At one in the afternoon the doctors took a lunch break. Free coffee and pastries were offered to the patients, who went after the food like starving animals, rushing out to the front courtyard of the hospital where folding tables had been set up.

Moving damned fast, noticed Shmeltzer, for guys on crutches and canes. He signaled for Daoud to make his move.

Shielded by the commotion, the Arab detective sidled up to the Records Room door again, worked the pick out from inside his sleeve, and played with the lock.

Slow, thought Shmeltzer, keeping one eye on the hallway. One minute more, he'd have a try at it himself.

Finally the lock yielded. Daoud turned and looked at Shmeltzer, who looked up and down the corridor.

Coast was clear, but the hallway was emptying, their cover was dissipating.

Go, Shmeltzer signaled.

Daoud opened the door, slipped inside, and closed it after him.

The corridor grew silent. Shmeltzer waited for the Arab to do his work, standing watch five meters to the east of the door. Then footsteps sounded from the around the corner. A man appeared, a Westerner, walking quickly and purposefully.

Baldwin, the administrator-now there was an American. Real uncooperative bastard, according to Dani. And the shmuck had been out of America only for the last two murders in the FBI file, which were dismemberments anyway, no ID on the victims-far from clear that they belonged with the first ones.

A pencil-pushing bastard. Shmeltzer would have liked to see him as the killer. No doctor, but he'd hung around hospitals along enough to learn about drugs, surgical procedures.
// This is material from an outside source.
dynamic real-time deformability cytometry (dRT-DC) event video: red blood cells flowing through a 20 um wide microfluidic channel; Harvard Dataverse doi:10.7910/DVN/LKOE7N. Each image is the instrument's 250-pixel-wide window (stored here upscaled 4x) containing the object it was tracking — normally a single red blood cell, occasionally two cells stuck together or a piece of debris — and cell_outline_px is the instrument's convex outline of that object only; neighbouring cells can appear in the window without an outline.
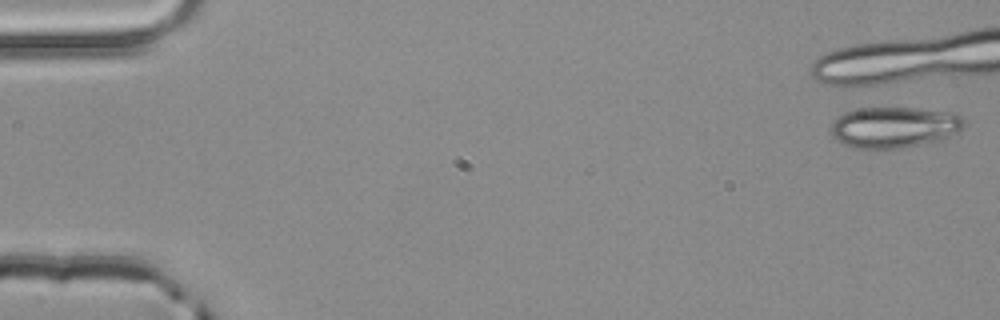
{"species": "common noctule bat (a hibernating species)", "species_latin": "Nyctalus noctula", "temperature_condition": "room temperature", "stored_images_in_passage": 4, "camera_frame_rate_fps": 3000, "um_per_image_px": 0.085, "animal": {"sex": "male", "body_mass_g": 20.4}, "frame": {"image": 1, "passage_image": 1, "time_ms": 0.0, "image_size_px": [1000, 320], "cell_outline_px": [[964, 124], [960, 132], [940, 140], [900, 148], [856, 148], [844, 144], [836, 140], [832, 136], [828, 128], [832, 120], [844, 112], [860, 108], [916, 108], [956, 112], [964, 120]], "centroid_in_image_um": [75.98, 10.8], "position_along_channel_um": 9.0, "area_um2": 32.14}}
Look at him, wearing a Great White Father safari suit and shiny black boots with hard leather heels that played a clackety drumbeat on the tile floor. Gestapo boots.

Shmuck was walking fast but his eyes were buried in a magazine-Time. A large ring of keys dangled from one hand as he approached.

Heading straight for the Records Room, realized Shmeltzer. Hell of a disaster if Daoud stepped out right now and came face to face with the bastard.

Shmeltzer backed up so that he stood in front of the door. Heard rustling inside and knocked a signal to the Arab, who locked the door and stopped moving.

Baldwin came closer, looked up from his magazine and saw him.

"Yes?" he said. "Can I help you?" Heavily accented Arabic.

Shmeltzer leaned against the door, clutched his chest, and moaned.

"What's the matter?" said Baldwin, looking down on him.

"Hurts," said Shmeltzer in a whisper, trying to look and sound feeble.

"What's that?"

"Hurts."

"What hurts?"

"Chest." A louder moan. Shmeltzer fluttered his eyelids, made as if his knees were giving way.

Baldwin grabbed his elbow, dropping his Time magazine in the process. Shmeltzer went semi-limp, let the bastard support his weight, smiling to himself and thinking: Probably the first real work he's done in years.